Fighting in church

It is rare to find sources that show us the how our ancestors behaved in their every-day lives. Church council minutes can sometimes give us a glimpse. The church council minutes of Aalten are a good example.

Church seats

Aalten church. Photo: Yvette Hoitink

Aalten church. Photo: Yvette Hoitink

In Dutch Reformed Churches, most members had their own seats in the church. They would have benches built at their own cost, and had a reserved spot in the church for their use. Often, they had to pay for the privilege of having a bench in church, which provided the church with some extra income.

The ownership of a bench and right to a seat in the church was a prized possession that was often also mentioned in wills or property divisions. Because the entitlement to such a seat was so sought-after, people often fought over it. Two examples from Aalten show us just how far people would go to protect their rights.

Pijper and Martens

On 14 March 1697, Mr. Pijper and his wife appeared before the council of the Dutch Reformed Church in Aalten, Gelderland. They complained how the wife of Jan Mertens had pushed Mrs. Pijper from the bench on several occassions. She was entitled to two seats in the bench, which belonged to her house. When called before the council, Martens and his wife replied that the bench was ruined during the occupation by the Bishop of Münster in 1672/1673 and had been rebuilt at their cost, so it was now their property. The church council ruled that this did not negate Pijper’s rights, so they could reclaim their two seats, on the provision that Pijper would pay his share of the costs.1

Gussenklo, Freers and Lomans

Four months later, on 24 July 1697, Berent Gussenklo appeared to consult the council about a dispute between Berent Gussenklo, Willem and Dersken Freers and Geurt Lomans about their bench in the church. Their accounts had many similarities, but they also disagreed whether Gussenklo was entitled to the front part of the bench or that they could all sit where they wanted.

Gussenklo produced five witnesses: Aaltjen Bulsink, Willemken Boumeijsters, Hendersken Bunink, Schurink and Dersken Bulsink, who all testified that Gussenklo had always possessed the front part of the bench. Willem and Dersken Freers and Geurt Lomans produced three witnesses: 70-year-old Gerrit Colwagen, Lubbe ter Stroet and Enneken op den Herink, who all testified that Geurt ten Gussenklo occupied both the southern as the northern end of the bench.
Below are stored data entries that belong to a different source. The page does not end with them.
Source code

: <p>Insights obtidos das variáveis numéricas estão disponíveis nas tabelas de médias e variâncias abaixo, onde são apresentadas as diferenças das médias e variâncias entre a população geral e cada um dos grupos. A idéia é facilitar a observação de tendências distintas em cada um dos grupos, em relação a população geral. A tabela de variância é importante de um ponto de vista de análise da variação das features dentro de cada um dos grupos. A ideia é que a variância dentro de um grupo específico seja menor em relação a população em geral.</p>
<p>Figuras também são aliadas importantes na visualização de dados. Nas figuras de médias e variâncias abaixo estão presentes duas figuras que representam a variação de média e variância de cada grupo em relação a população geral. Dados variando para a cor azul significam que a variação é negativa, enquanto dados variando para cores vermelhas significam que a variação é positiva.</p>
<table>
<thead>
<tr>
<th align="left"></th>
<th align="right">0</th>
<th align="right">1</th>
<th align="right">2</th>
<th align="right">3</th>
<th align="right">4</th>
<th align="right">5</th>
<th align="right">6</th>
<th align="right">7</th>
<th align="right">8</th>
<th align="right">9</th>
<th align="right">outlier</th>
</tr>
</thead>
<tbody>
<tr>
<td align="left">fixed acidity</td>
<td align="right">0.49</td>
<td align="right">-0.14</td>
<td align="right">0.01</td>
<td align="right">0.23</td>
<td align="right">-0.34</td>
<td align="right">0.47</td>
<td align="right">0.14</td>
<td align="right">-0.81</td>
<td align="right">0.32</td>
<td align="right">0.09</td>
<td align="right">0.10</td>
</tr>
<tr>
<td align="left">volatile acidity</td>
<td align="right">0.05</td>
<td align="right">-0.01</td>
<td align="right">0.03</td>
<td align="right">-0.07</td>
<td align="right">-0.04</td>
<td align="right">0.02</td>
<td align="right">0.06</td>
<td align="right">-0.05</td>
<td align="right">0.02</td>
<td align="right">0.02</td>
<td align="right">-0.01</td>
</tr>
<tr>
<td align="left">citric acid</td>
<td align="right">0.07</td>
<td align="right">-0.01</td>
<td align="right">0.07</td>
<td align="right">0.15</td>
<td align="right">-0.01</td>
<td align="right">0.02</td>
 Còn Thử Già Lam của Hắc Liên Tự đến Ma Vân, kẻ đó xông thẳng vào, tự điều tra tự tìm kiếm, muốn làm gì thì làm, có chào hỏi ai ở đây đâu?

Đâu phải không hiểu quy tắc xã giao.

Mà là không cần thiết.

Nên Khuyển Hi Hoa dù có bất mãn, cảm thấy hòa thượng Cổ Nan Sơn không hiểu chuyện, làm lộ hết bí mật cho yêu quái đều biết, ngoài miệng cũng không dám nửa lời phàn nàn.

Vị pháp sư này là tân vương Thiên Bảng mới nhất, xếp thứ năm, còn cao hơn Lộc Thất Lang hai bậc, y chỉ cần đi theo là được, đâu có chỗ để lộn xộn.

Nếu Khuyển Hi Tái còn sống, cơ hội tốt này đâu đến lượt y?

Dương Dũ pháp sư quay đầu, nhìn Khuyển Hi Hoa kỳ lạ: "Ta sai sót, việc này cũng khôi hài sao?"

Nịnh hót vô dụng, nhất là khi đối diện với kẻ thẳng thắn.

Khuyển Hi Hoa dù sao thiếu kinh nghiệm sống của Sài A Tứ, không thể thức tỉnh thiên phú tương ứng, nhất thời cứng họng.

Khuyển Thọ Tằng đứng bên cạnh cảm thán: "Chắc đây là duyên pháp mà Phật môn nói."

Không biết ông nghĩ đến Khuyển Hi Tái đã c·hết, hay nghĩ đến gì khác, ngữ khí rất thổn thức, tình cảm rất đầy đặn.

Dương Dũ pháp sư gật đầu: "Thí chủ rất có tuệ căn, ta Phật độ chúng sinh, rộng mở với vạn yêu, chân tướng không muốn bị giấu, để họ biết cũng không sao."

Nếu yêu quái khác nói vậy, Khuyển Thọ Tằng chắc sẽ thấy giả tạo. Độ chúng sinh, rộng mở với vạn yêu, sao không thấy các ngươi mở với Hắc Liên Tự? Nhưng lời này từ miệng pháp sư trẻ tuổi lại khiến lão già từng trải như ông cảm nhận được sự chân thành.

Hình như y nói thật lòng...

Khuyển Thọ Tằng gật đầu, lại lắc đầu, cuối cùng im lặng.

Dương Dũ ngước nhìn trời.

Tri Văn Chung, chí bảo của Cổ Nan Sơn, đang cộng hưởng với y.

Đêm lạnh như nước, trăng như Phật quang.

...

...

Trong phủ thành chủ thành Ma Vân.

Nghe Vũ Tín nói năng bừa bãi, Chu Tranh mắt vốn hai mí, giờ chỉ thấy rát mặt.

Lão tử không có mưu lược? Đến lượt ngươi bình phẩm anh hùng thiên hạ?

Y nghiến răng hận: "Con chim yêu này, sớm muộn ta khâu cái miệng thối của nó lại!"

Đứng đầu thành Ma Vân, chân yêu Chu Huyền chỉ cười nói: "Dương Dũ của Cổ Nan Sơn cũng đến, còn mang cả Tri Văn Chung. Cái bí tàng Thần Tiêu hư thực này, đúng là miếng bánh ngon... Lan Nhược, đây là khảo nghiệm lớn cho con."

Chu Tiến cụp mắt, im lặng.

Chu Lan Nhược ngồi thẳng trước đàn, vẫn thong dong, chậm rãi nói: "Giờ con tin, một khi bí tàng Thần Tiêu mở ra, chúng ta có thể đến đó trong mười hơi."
The church council determined that Gussenklo’s wife would be entitled to the front part of the bench, on the provision that she made room for her aunts Freers and Lomans to pass and take their seats.2

Brokers of the peace

What I love about these records is to see how my ancestors acted. It tells me how their lives were affected by the occupation of the Münster troops, who wreaked havoc in the church and destroyed their seats. Elsewhere in the minutes, the Dutch Reformed minister describes how they were locked out of the church for two years, because it was given to the Catholics.3

It also shows how petty they could be, even to their own relatives. Berent Gussenklo and Geurt Lomans are ancestors of mine. I don’t yet know how Willem and Dersken Freers fit into the picture, but since Dersken was called an aunt she must be related as well. A wonderful example of how church council minutes can help you build your tree, not just by providing background information but also with information about relationships.

It also shows how the church council had a role as mediators in the community. People brought their grievances before them, and they arbitrated the disputes, often seeking compromises that both parties could live with.

Sources

  1. Hans Ligterink, transcriber, “Kerkenraadsnotulen Nederlands-Hervormde Gemeente Aalten” [Church Council Minutes  Dutch Reformed Church Aalten], entry for 14 March 1697; PDF-file, Erfgoedcentrum Achterhoek en Liemers (http://www.ecal.nu : accessed 10 August 2014), attached to finding aid “0120 Hervormde Gemeente Aalten, 1609-1984,” call number 1, church council minutes 1645-1650, 1665-1843.
  2. Hans Ligterink, transcriber, Church Council Minutes Aalten, entry for 24 July 1697.
  3. Hans Ligterink, transcriber, Church Council Minutes Aalten, entries for 1672-1674.
About Yvette Hoitink

Yvette Hoitink is a professional genealogist in the Netherlands. She has been doing genealogy for 20 years. Her expertise is helping people from across the world find their ancestors in the Netherlands. Read about Yvette's professional genealogy services.

Comments

  1. Kathy Lisowski says:

    You don’t find much fighting over a seat in church nowadays. Things have really changed.

  2. At the First Baptist Church where my mother grew up, founded by Winterswijk people, there was a Freers pew. It wasn’t bought, it wasn’t labeled, but everyone knew that’s where the Freers’s sit. It may still be true, for all I know.